The problem is that race car didn't make it to the finish in one piece, adding to a long list of early missed opportunities. Remember Gordon's ugly season of 2005? In that one, he won four times but crashed in eight, missing the Chase and leading to former crew chief RobbieLoomis' departure. While fifth in points, fiery frustration can only carry the No. 24 for so long before the "repeat" button gets pushed.

3. Big wreck winners and losers.

Many teams that were cruising towards a top-10 finish got wiped out by that multi-car incident. Earnhardt Ganassi Racing may have suffered the most: Daytona 500 winner Jamie McMurray wrecked for the fourth time in eight races while Juan Pablo Montoya had his third crash in his last four Texas starts. Both are well outside the top 20 in points and longshots to make the Chase. Carl Edwards and Stewart also saw promising performances torn to pieces, meaning surviving Talladega is critical to righting their respective ships.

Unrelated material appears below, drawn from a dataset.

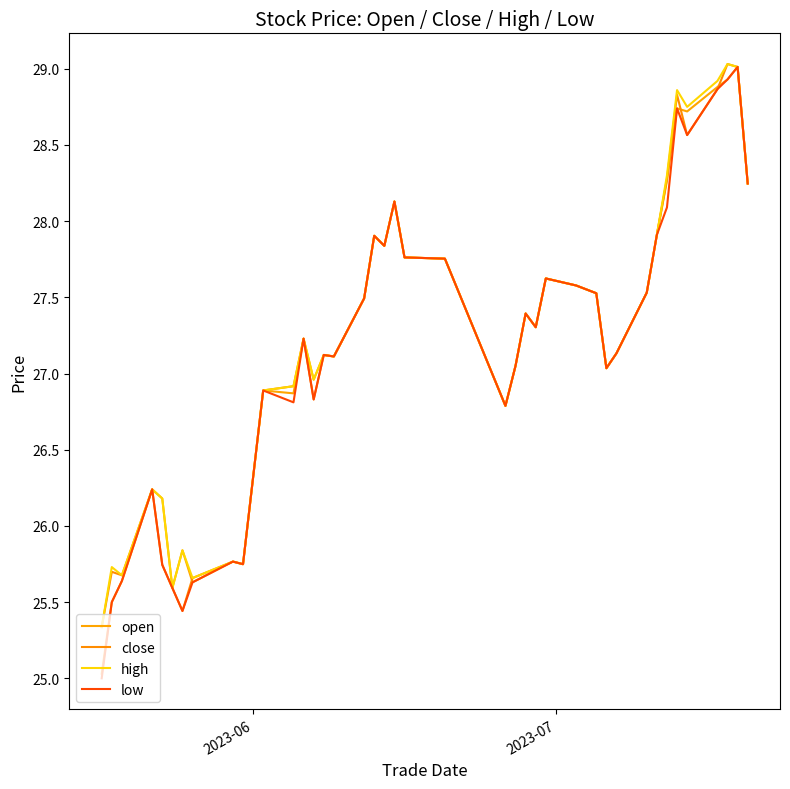

What is the value of the close point at the 12th from the left?

26.9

On the flip side, in a touch of irony Mark Martin and future replacement Kasey Kahne benefited from the nine-car carnage. Martin was a lap down until taking the wave-around with 20 to go; 21st at that point, he wound up sixth at the finish. Kahne was one spot better, taking home his first top 5 in over a month after spending most of the day outside of the top 15.

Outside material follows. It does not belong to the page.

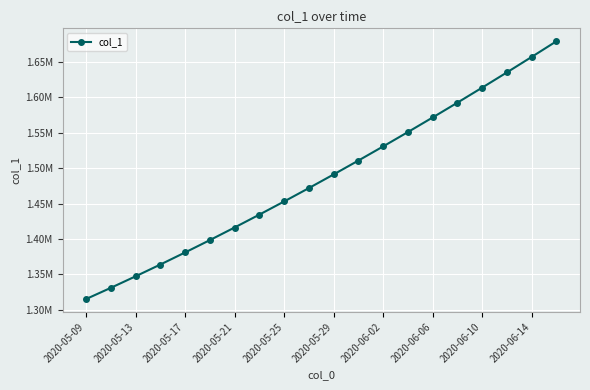

Is this an area chart (filled region under the line)?

No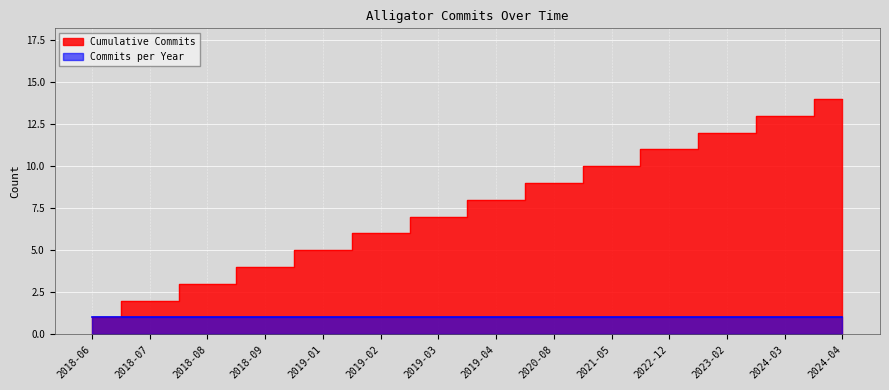

Count the number of values greater than 8.

6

"Once you get back [in traffic], you're pretty equal with a lot of cars," he said. " We needed some to disappear."

Good thing they did.

4. New spoiler? No problem.

NASCAR's third race with the new spoiler was also its most nerve-wracking. A green racetrack and Texas' high speeds caused worries the event would be a demolition derby. Instead, a sigh of relief came in the form of long green-flag runs with just four isolated one-car incidents as drivers adjusted to a different type of handling package. Sure, there was a big crash at the end, but that was the cause of NASCAR's double-file restart rule bunching up the field --not the car's new rear-end configuration.

So what impact did the spoiler have? Next to nothing, which was both a blessing and a curse. While most of the cars ended the day in one piece, they struggled to run side-by-side for long as their dreaded "aero push" didn't get better but worse.

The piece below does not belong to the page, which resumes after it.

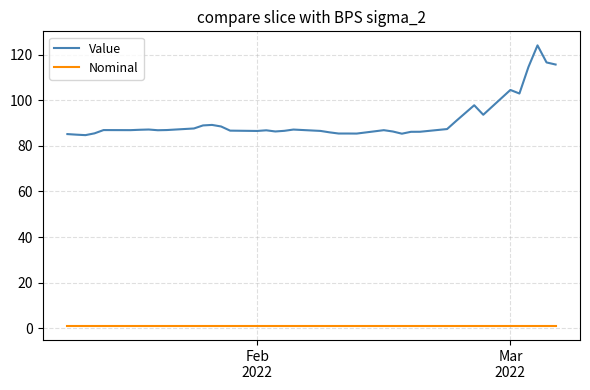

List the series in order of their overall mean, lowest first.

Nominal, Value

"It's still tight," said 13th-place finisher A.J. Allmendinger,a complaint echoed by several others. "I was really tight behind other cars."

Still, the spoiler was better than most expected. The cars look great, there's a baseline to build from and there are more ways that teams can adjust during races. I'd give it a 'C' for its intermediate track debut, clearly a work-in-progress.

"The car drives about the same," summed up Dale Earnhardt Jr. "So it is what it is. It would be pretty awesome if we could get a little more nose downforce and stuff like that [from NASCAR]. It'll happen. It'll just take awhile."

5. Junior's finally on the rise, while Team Red Bull is fading fast.

Speaking of Earnhardt, he had arguably his best day in a long time at Texas. Taking advantage of a call by crew chief Lance McGrew to pit off-sequence, he stayed out during a yellow flag, caught track position and wound up leading a total of 46 laps. It's the longest the veteran's been up front since last April at Phoenix, and despite an eventual (and expected) "Junior fade" to eighth at the finish, the run provided a fresh boost of confidence for everyone involved with the No. 88. Most importantly, it left the driver filled with passion after spending most of last season looking listless.

"We're a good team," he said after late-race cautions kept him from a certain top-5 finish. "We can be a great team and we just have to keep working."

On the flip side, Brian Vickers exhibited the wrong type of passion with Team Red Bull. Blown tires caused not one but two spins with the No. 83, prompting the 2009 surprise Chase participant to scream: "You can meet me in the [expletive] garage! I'm not getting back in this goddamn car until it's fixed!" to his crew.

A quick look at the stats shows why Cinderella's turning grumpy. In four intermediate track starts in 2010 (the team's bread and butter) they're averaging a 22nd-place finish (compared to 9.5 a year ago). Add in four straight runs outside the top 15 for teammate Scott Speed, and Team Red Bull's digging itself a pretty serious hole.